2nd Governor of Gilgit Baltistan
- In office 23 March 2010 – 16 September 2010
- Preceded by: Qamar Zaman Kaira
- Succeeded by: Wazir Baig

Personal details
- Born: Astore, Pakistan
- Died: 16 September 2010
- Resting place: Astore
- Party: Pakistan Peoples Party (PPP)
- Education: MBBS (medical doctor degree in Pakistan)
- Alma mater: Khyber Medical University
- Profession: Doctor, politician

= Shama Khalid =

Pakistani politician

Shama Khalid was a Pakistani politician from Gilgit-Baltistan who served as the second Governor of Gilgit-Baltistan.

==Career==
Shama Khalid belonged to Astore Valley, Gilgit-Baltistan and her father Wazir Ashraf Khan was a law graduate from the famous Aligarh University. She excelled in education and completed her MBBS from Peshawar in 1968. It is said that she was the first woman from Gilgit-Baltistan region to become a medical doctor.

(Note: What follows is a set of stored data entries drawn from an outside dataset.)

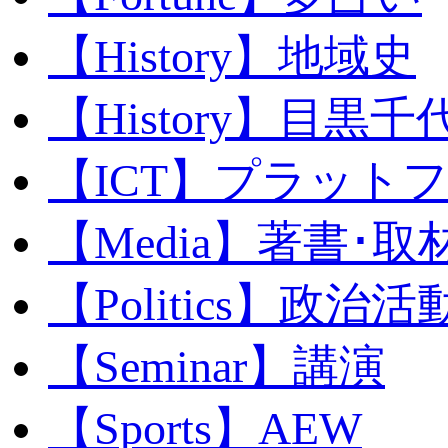
【History】地域史
【History】目黒千代
【ICT】プラット
【Media】著書･取
【Politics】政治活
【Seminar】講演
【Sports】AEW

After her marriage, Shama settled in Abbottabad where she started her medical practice. She worked in the population ministry for 20 years. During that period, she carried out social work in her area and regularly visited Gilgit-Baltistan to organize medical camps there. She also worked for social organizations, including "Save the Children".

==Death==
On 16 September 2010, she died of cancer at age 60.